Training environment

  • Platform: Kaggle Dual-T4 notebook (single T4 used for training)
  • Energy: nvidia-smi power.draw at 1 Hz, trapezoidal integration
  • Carbon: CO2_kg = (E_J / 3.6e6) * intensity

Results

method_group variant_name best_accuracy final_f1_score total_energy_j total_energy_kwh total_time_sec total_co2_kg peak_vram_mb num_parameters
cumulative_ablation C1_cache 0.7472 0.715194 714489 0.198469 9556 0.0942729 4356.43 20190298
cumulative_ablation C0_baseline 0.7569 0.756763 715745 0.198818 9591.36 0.0944386 4275.37 20190298
cumulative_ablation C2_cache_amp 0.8068 0.780503 355666 0.0987962 4823.6 0.0469282 4141.09 20190298
cumulative_ablation C6_full_e2am 0.904 0.90076 362560 0.100711 4914.65 0.0478378 3517.29 20190298
cumulative_ablation C5_cache_amp_gradaccum_adaptivelr_l1 0.904 0.90076 362232 0.10062 4909.43 0.0477944 3517.29 20190298
cumulative_ablation C3_cache_amp_gradaccum 0.8345 0.82655 355558 0.0987662 4810.3 0.0469139 3451.18 20190298
cumulative_ablation C4_cache_amp_gradaccum_adaptivelr 0.8973 0.896878 356142 0.0989283 4825.42 0.0469909 3451.18 20190298
individual_methods M7_full_e2am 0.8974 0.897066 361860 0.100517 4846.89 0.0477454 3517.29 20190298
individual_methods M0_baseline_fp32 0.7565 0.710483 748874 0.20802 9714.07 0.0988097 3274.15 20190298
individual_methods M2_amp_only 0.8013 0.782524 355111 0.0986419 4774.62 0.0468549 4141.09 20190298
individual_methods M3_grad_accum_only 0.8036 0.80465 703651 0.195459 9402.75 0.0928428 3377.66 20190298
individual_methods M6_eag_only 0.759 0.748992 748945 0.20804 9713.19 0.0988191 3274.15 20190298
individual_methods M1_cache_only 0.7582 0.721166 706610 0.19628 9440.23 0.0932332 3279.65 20190298
individual_methods M5_adaptive_lr_only 0.8841 0.883535 706780 0.196328 9453.78 0.0932557 4275.37 20190298
individual_methods M4_l1_sparsity_only 0.7394 0.711569 755073 0.209743 9834.08 0.0996277 4436.5 20190298

Limitations

  • Energy is integrated from per-GPU nvidia-smi power samples; CPU energy is not measured.

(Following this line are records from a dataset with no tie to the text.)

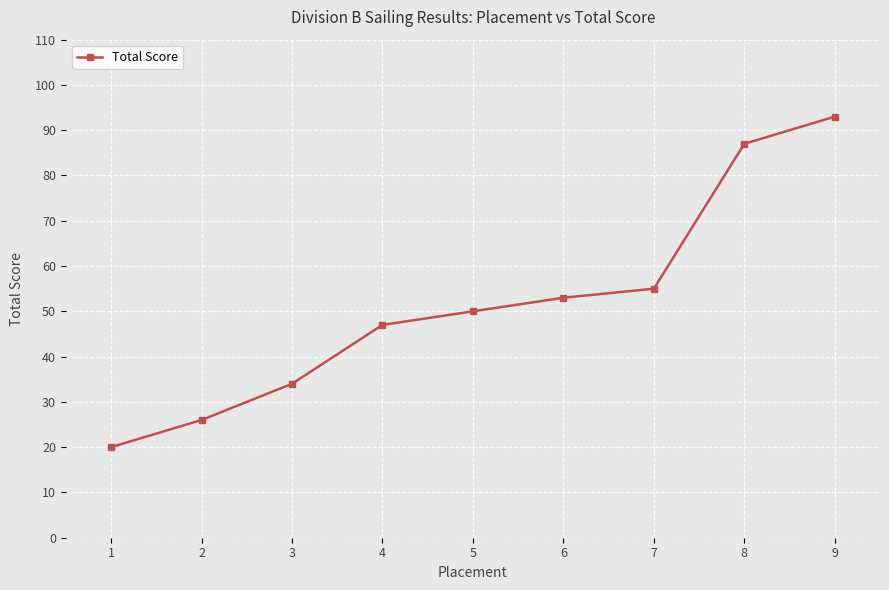

Which has a higher value, 7 or 1?

7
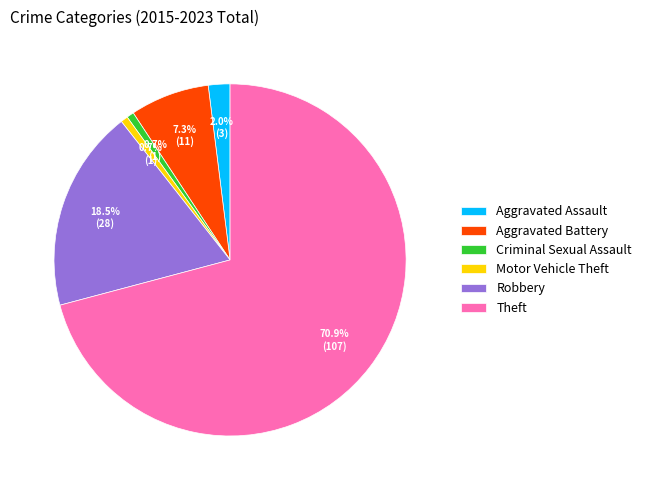

Do Aggravated Battery and Aggravated Assault together represent more than half of the pie?

No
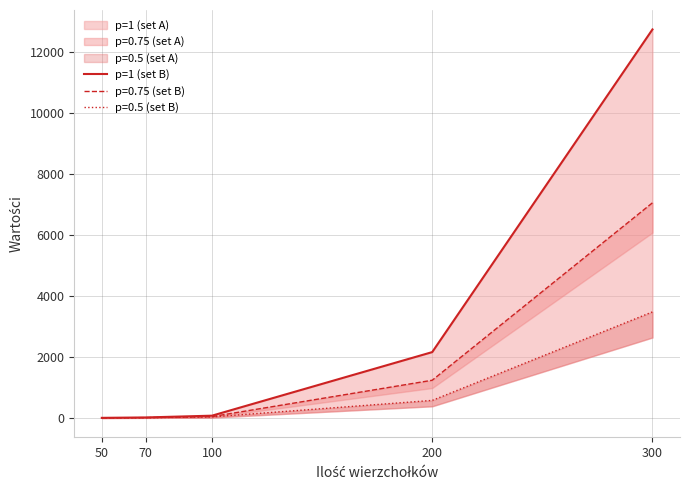

Rank the categories by value from lowest to highest.

50, 70, 100, 200, 300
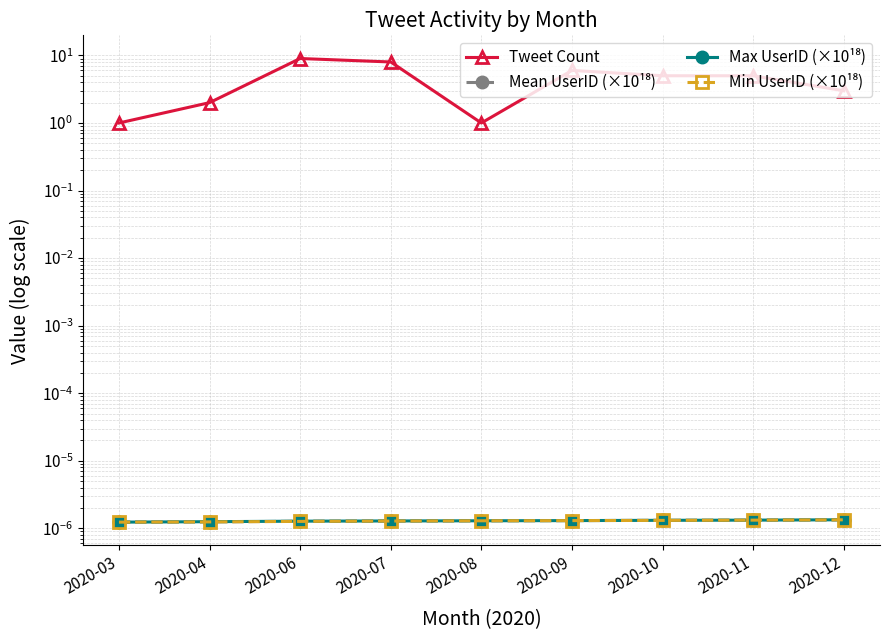

True or false: Max UserID (×10¹⁸) has a value of 0.0 at 2020-06.

True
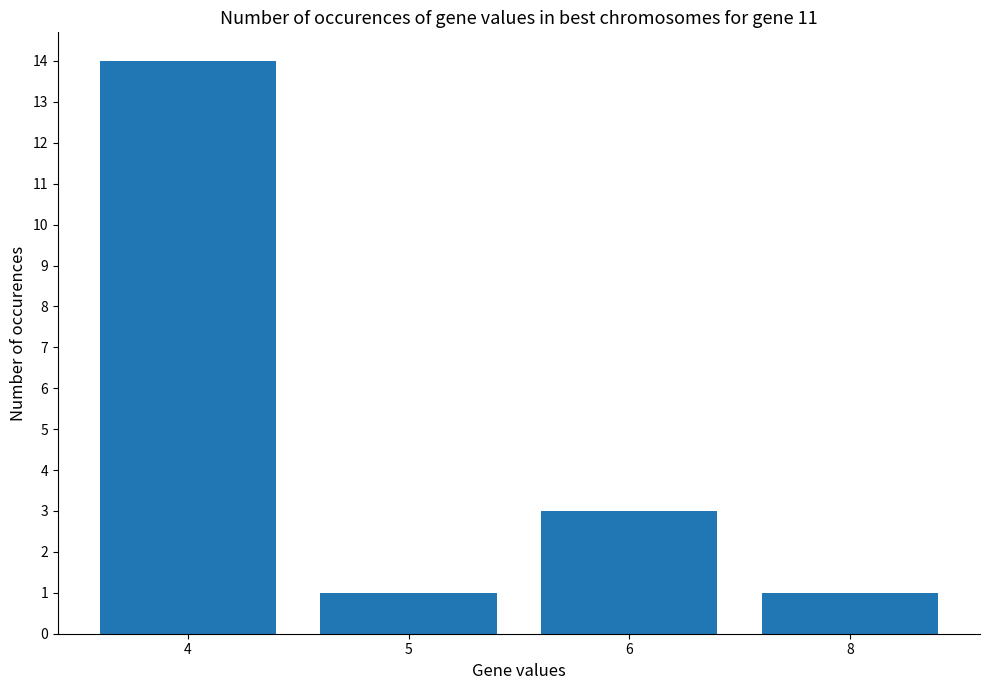

Reading right to left, extract all data points from this chart.

8=1	6=3	5=1	4=14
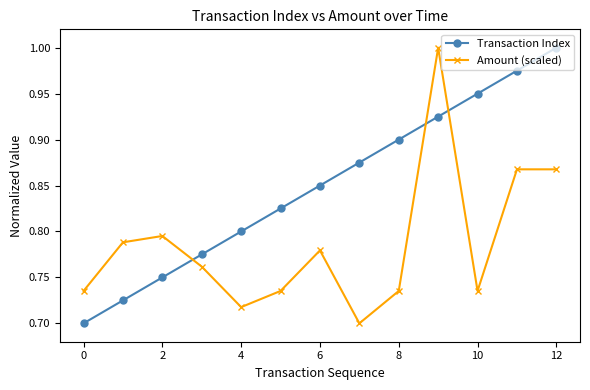

List the series in order of their overall mean, highest first.

Transaction Index, Amount (scaled)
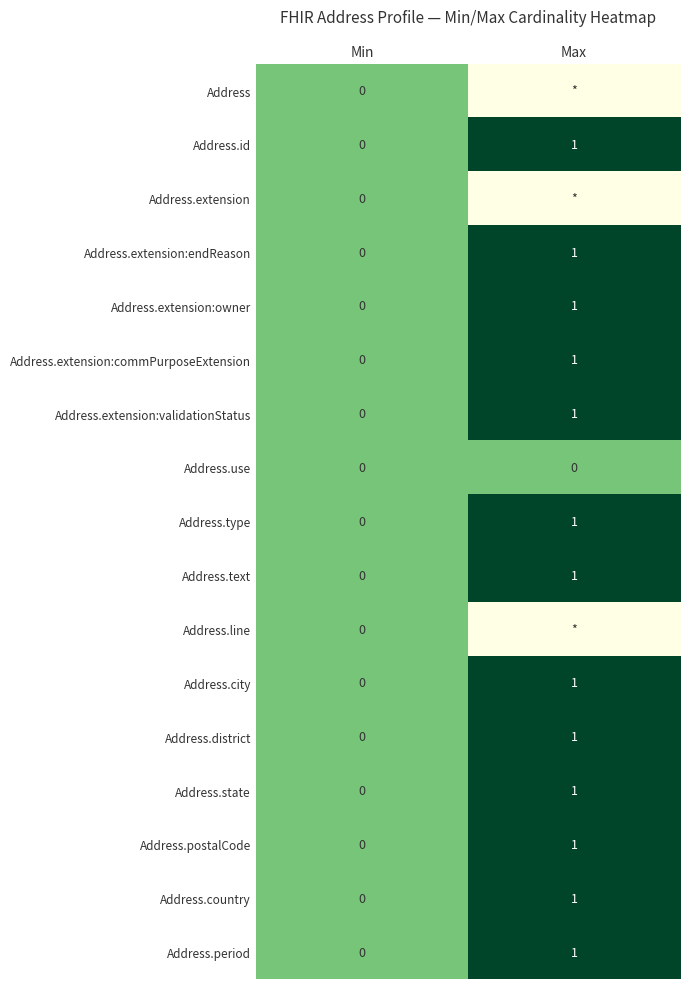

Which has a higher value, Max or Min?

Min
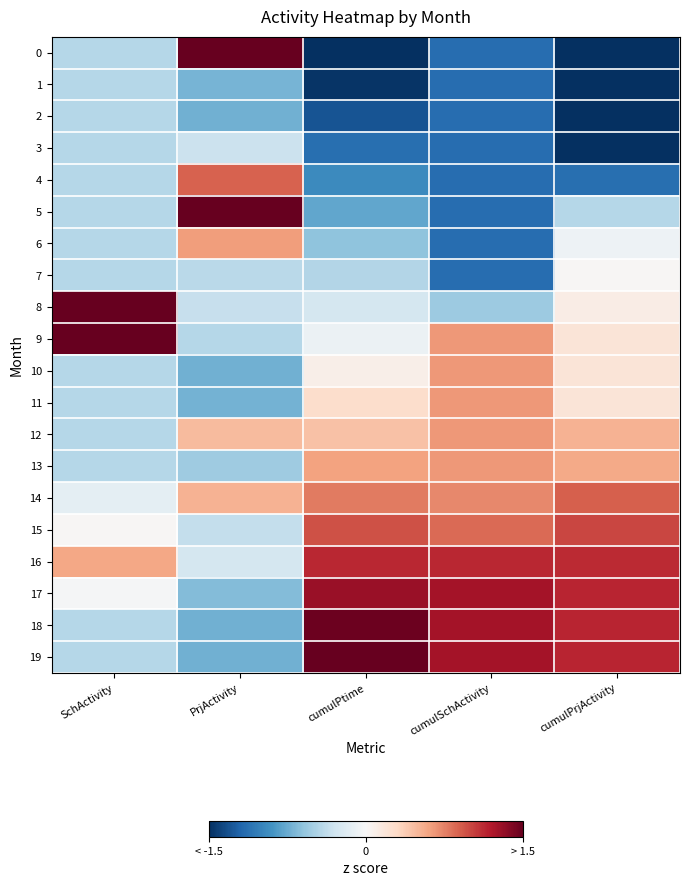

At how many categories does at least one series exceed 0?

5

Numbers reflect GPU-only training energy.
  • Pruning (D1/D2) is mask-based structured pruning — weights are zeroed but the dense layout is preserved. Real wall-clock speed-ups need a sparsity- aware runtime; reported numbers reflect masked weights.
  • INT8 (D3/D4) uses CPU FX static quantization (fbgemm); GPU INT8 via TensorRT is out of scope.
  • ResNet-50 with the small-image stem (conv1 3x3 stride-1, maxpool=Identity). Used for CIFAR-10 (32x32) and Tiny-ImageNet-200 (64x64). For ImageNet (224x224) the standard 7x7 stride-2 conv1 + maxpool would be needed instead.
  • Single T4 by design — DataParallel was measured slower at this scale.